(RECORDS FOR THIS EXERCISE):
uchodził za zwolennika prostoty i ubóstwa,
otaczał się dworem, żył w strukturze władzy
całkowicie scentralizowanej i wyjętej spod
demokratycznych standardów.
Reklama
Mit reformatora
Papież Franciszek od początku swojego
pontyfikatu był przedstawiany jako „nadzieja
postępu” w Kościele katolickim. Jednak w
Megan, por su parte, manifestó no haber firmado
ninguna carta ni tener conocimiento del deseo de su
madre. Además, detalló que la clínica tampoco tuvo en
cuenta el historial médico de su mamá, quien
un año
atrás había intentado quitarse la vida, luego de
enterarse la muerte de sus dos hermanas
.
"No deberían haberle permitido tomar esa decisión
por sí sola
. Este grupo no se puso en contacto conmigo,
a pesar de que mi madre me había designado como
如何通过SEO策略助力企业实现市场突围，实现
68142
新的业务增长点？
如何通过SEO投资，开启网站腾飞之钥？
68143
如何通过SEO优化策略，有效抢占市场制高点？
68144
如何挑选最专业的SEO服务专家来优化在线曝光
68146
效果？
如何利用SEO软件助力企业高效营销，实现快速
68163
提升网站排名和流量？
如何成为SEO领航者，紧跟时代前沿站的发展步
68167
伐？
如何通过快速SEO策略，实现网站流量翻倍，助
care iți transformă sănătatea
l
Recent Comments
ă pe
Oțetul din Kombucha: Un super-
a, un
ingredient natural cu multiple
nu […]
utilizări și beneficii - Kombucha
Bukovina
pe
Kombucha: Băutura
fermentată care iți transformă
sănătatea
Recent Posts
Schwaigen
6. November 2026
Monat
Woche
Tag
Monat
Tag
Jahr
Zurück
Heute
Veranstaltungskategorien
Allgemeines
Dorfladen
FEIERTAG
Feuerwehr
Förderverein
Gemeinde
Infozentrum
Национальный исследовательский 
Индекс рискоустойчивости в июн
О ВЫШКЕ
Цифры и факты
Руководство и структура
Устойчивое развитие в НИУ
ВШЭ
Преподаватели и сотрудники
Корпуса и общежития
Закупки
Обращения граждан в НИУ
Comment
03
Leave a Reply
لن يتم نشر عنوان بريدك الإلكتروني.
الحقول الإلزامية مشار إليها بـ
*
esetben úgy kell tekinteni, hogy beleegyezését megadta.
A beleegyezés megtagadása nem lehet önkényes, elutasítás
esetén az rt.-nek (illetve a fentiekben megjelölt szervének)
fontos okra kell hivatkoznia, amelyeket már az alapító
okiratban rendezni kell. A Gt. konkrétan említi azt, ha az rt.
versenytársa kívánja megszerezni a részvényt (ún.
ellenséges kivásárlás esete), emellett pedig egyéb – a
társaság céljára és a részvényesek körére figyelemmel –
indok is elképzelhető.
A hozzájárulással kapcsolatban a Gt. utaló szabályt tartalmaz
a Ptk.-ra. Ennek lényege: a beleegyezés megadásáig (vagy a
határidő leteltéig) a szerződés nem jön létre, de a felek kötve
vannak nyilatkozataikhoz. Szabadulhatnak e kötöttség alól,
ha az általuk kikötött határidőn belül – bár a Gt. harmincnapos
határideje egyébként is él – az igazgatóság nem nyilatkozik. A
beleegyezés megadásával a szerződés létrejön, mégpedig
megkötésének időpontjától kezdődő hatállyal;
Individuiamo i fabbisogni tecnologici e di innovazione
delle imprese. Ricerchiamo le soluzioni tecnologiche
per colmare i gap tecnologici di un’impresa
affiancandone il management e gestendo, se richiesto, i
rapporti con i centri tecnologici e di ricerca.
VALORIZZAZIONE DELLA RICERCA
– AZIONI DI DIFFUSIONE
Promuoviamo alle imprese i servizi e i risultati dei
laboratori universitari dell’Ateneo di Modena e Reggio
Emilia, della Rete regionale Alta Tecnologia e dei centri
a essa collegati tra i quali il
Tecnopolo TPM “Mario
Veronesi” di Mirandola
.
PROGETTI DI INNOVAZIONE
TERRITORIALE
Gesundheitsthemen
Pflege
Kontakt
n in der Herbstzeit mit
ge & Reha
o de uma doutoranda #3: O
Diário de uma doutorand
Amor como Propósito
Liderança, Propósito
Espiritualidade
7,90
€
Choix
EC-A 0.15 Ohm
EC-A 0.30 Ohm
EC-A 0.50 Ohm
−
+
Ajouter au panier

(WHAT YOU SHOULD DO): Convert every line of the records above into a Markdown table with two columns, Row and Line. Number each row in the Row column and skip any blank lines.

(WRITTEN RESPONSE):
| Row | Line |
|---|---|
| 1 | uchodził za zwolennika prostoty i ubóstwa, |
| 2 | otaczał się dworem, żył w strukturze władzy |
| 3 | całkowicie scentralizowanej i wyjętej spod |
| 4 | demokratycznych standardów. |
| 5 | Reklama |
| 6 | Mit reformatora |
| 7 | Papież Franciszek od początku swojego |
| 8 | pontyfikatu był przedstawiany jako „nadzieja |
| 9 | postępu” w Kościele katolickim. Jednak w |
| 10 | Megan, por su parte, manifestó no haber firmado |
| 11 | ninguna carta ni tener conocimiento del deseo de su |
| 12 | madre. Además, detalló que la clínica tampoco tuvo en |
| 13 | cuenta el historial médico de su mamá, quien |
| 14 | un año |
| 15 | atrás había intentado quitarse la vida, luego de |
| 16 | enterarse la muerte de sus dos hermanas |
| 17 | . |
| 18 | "No deberían haberle permitido tomar esa decisión |
| 19 | por sí sola |
| 20 | . Este grupo no se puso en contacto conmigo, |
| 21 | a pesar de que mi madre me había designado como |
| 22 | 如何通过SEO策略助力企业实现市场突围，实现 |
| 23 | 68142 |
| 24 | 新的业务增长点？ |
| 25 | 如何通过SEO投资，开启网站腾飞之钥？ |
| 26 | 68143 |
| 27 | 如何通过SEO优化策略，有效抢占市场制高点？ |
| 28 | 68144 |
| 29 | 如何挑选最专业的SEO服务专家来优化在线曝光 |
| 30 | 68146 |
| 31 | 效果？ |
| 32 | 如何利用SEO软件助力企业高效营销，实现快速 |
| 33 | 68163 |
| 34 | 提升网站排名和流量？ |
| 35 | 如何成为SEO领航者，紧跟时代前沿站的发展步 |
| 36 | 68167 |
| 37 | 伐？ |
| 38 | 如何通过快速SEO策略，实现网站流量翻倍，助 |
| 39 | care iți transformă sănătatea |
| 40 | l |
| 41 | Recent Comments |
| 42 | ă pe |
| 43 | Oțetul din Kombucha: Un super- |
| 44 | a, un |
| 45 | ingredient natural cu multiple |
| 46 | nu […] |
| 47 | utilizări și beneficii - Kombucha |
| 48 | Bukovina |
| 49 | pe |
| 50 | Kombucha: Băutura |
| 51 | fermentată care iți transformă |
| 52 | sănătatea |
| 53 | Recent Posts |
| 54 | Schwaigen |
| 55 | 6. November 2026 |
| 56 | Monat |
| 57 | Woche |
| 58 | Tag |
| 59 | Monat |
| 60 | Tag |
| 61 | Jahr |
| 62 | Zurück |
| 63 | Heute |
| 64 | Veranstaltungskategorien |
| 65 | Allgemeines |
| 66 | Dorfladen |
| 67 | FEIERTAG |
| 68 | Feuerwehr |
| 69 | Förderverein |
| 70 | Gemeinde |
| 71 | Infozentrum |
| 72 | Национальный исследовательский  |
| 73 | Индекс рискоустойчивости в июн |
| 74 | О ВЫШКЕ |
| 75 | Цифры и факты |
| 76 | Руководство и структура |
| 77 | Устойчивое развитие в НИУ |
| 78 | ВШЭ |
| 79 | Преподаватели и сотрудники |
| 80 | Корпуса и общежития |
| 81 | Закупки |
| 82 | Обращения граждан в НИУ |
| 83 | Comment |
| 84 | 03 |
| 85 | Leave a Reply |
| 86 | لن يتم نشر عنوان بريدك الإلكتروني. |
| 87 | الحقول الإلزامية مشار إليها بـ |
| 88 | * |
| 89 | esetben úgy kell tekinteni, hogy beleegyezését megadta. |
| 90 | A beleegyezés megtagadása nem lehet önkényes, elutasítás |
| 91 | esetén az rt.-nek (illetve a fentiekben megjelölt szervének) |
| 92 | fontos okra kell hivatkoznia, amelyeket már az alapító |
| 93 | okiratban rendezni kell. A Gt. konkrétan említi azt, ha az rt. |
| 94 | versenytársa kívánja megszerezni a részvényt (ún. |
| 95 | ellenséges kivásárlás esete), emellett pedig egyéb – a |
| 96 | társaság céljára és a részvényesek körére figyelemmel – |
| 97 | indok is elképzelhető. |
| 98 | A hozzájárulással kapcsolatban a Gt. utaló szabályt tartalmaz |
| 99 | a Ptk.-ra. Ennek lényege: a beleegyezés megadásáig (vagy a |
| 100 | határidő leteltéig) a szerződés nem jön létre, de a felek kötve |
| 101 | vannak nyilatkozataikhoz. Szabadulhatnak e kötöttség alól, |
| 102 | ha az általuk kikötött határidőn belül – bár a Gt. harmincnapos |
| 103 | határideje egyébként is él – az igazgatóság nem nyilatkozik. A |
| 104 | beleegyezés megadásával a szerződés létrejön, mégpedig |
| 105 | megkötésének időpontjától kezdődő hatállyal; |
| 106 | Individuiamo i fabbisogni tecnologici e di innovazione |
| 107 | delle imprese. Ricerchiamo le soluzioni tecnologiche |
| 108 | per colmare i gap tecnologici di un’impresa |
| 109 | affiancandone il management e gestendo, se richiesto, i |
| 110 | rapporti con i centri tecnologici e di ricerca. |
| 111 | VALORIZZAZIONE DELLA RICERCA |
| 112 | – AZIONI DI DIFFUSIONE |
| 113 | Promuoviamo alle imprese i servizi e i risultati dei |
| 114 | laboratori universitari dell’Ateneo di Modena e Reggio |
| 115 | Emilia, della Rete regionale Alta Tecnologia e dei centri |
| 116 | a essa collegati tra i quali il |
| 117 | Tecnopolo TPM “Mario |
| 118 | Veronesi” di Mirandola |
| 119 | . |
| 120 | PROGETTI DI INNOVAZIONE |
| 121 | TERRITORIALE |
| 122 | Gesundheitsthemen |
| 123 | Pflege |
| 124 | Kontakt |
| 125 | n in der Herbstzeit mit |
| 126 | ge & Reha |
| 127 | o de uma doutoranda #3: O |
| 128 | Diário de uma doutorand |
| 129 | Amor como Propósito |
| 130 | Liderança, Propósito |
| 131 | Espiritualidade |
| 132 | 7,90 |
| 133 | € |
| 134 | Choix |
| 135 | EC-A 0.15 Ohm |
| 136 | EC-A 0.30 Ohm |
| 137 | EC-A 0.50 Ohm |
| 138 | − |
| 139 | + |
| 140 | Ajouter au panier |